Extract provided
In a nutshell this judgment the Hon’ble Supreme Court holds that since impounding of passports are governed by a special legislation namely the passports act, normal crpc provisions concerning impounding shall not be attracted, the courts or the police can at best seize a passport, but for impounding (which is far more enduring and continous posssession) passport authority would have to be approached – and the authority can take a decision on whether it would be impounded or not, this decision since has a great bearing on a person’s right to life and personal liberty – is taken after giving him a hearing and chance to representation.
This decision can be of far reaching consequences – because Courts have repeatedly and continue to, ask applicants to deposit their passports at the time of bail applications as condition for their grant. Hence the instant deposit works as a seizure any continued detention of passport, say exceeding 4 weeks, has to be bear the sanction of passport authority, failing which an application for release u/s 451 CrPC can be filed.
Relevant Excerpts : “even the Court cannot impound a passport. Though, no doubt, Section 104 Cr.P.C. states that the Court may, if it thinks fit, impound any document or thing produced before it, in our opinion, this provision will only enable the Court to impound any document or thing other than a passport. This is because impounding a passport is provided for in Section 10(3) of the Passports Act. The Passports Act is a special law while the Cr.P.C. is a general law. It is well settled that the special law prevails over the general law vide G.P. Singh’s Principles of Statutory Interpretation (9th Edition pg. 133). This principle is expressed in the maxim Generalia specialibus non derogant. Hence, impounding of a passport cannot be done by the Court under Section 104 Cr.P.C. though it can impound any other document or thing.”
Supreme Court of India
Suresh Nanda vs C.B.I on 24 January, 2008
Bench: P Naolekar, M Katju
Appeal (crl.) 179 of 2008
DATE OF JUDGMENT: 24/01/2008
P.P. NAOLEKAR & MARKANDEY KATJU
O R D E R
[ ARISING OUT OF S.L.P.(CRL.) 3408 OF 2007 ]
1. Leave granted.

Data listing
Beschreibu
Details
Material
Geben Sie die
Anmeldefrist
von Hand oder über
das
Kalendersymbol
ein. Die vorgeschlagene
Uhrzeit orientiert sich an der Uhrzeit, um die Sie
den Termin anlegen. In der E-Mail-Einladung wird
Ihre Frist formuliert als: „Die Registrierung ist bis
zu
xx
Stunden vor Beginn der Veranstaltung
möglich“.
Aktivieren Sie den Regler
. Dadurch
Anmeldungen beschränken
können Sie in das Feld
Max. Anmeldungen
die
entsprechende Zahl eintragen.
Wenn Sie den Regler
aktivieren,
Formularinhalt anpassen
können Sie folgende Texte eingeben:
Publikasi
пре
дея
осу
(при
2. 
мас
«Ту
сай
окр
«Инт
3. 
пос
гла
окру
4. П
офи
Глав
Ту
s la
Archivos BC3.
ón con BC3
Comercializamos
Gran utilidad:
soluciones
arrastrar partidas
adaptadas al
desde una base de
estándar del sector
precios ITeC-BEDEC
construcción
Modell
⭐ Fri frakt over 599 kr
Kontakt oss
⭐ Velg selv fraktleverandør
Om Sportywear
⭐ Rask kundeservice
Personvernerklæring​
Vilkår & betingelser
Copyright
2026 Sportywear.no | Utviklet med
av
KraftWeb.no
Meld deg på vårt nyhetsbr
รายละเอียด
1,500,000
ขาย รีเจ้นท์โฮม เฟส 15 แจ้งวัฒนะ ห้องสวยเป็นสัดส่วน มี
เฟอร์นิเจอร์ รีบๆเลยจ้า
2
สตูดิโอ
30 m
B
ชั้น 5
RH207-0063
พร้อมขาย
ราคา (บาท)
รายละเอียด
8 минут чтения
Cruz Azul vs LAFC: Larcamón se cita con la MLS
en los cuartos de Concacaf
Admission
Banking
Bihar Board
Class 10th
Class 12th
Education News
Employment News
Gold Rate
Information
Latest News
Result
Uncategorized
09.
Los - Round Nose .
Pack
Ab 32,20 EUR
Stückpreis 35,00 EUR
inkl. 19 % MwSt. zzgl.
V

Tasks and exercises
1. Please sum up the note on the passport impounding judgment in two sentences.
2. Name every statutory section that the note on the passport judgment cites, along with the act it belongs to.
The material above comes from a different source than the judgment summary.

Numbered answers
1. The Supreme Court held that because the Passports Act is a special law governing the impounding of passports, the general CrPC provisions do not apply, so a court or the police can at most seize a passport, while impounding it is for the passport authority, which must first give the person a hearing and a chance to make a representation. Since courts often require bail applicants to deposit their passports, that deposit works as a seizure, and holding a passport for longer (say, beyond four weeks) needs the passport authority's sanction, failing which an application for release under Section 451 CrPC can be filed.

2.
- Section 451 CrPC
- Section 104 Cr.P.C.
- Section 10(3) of the Passports Act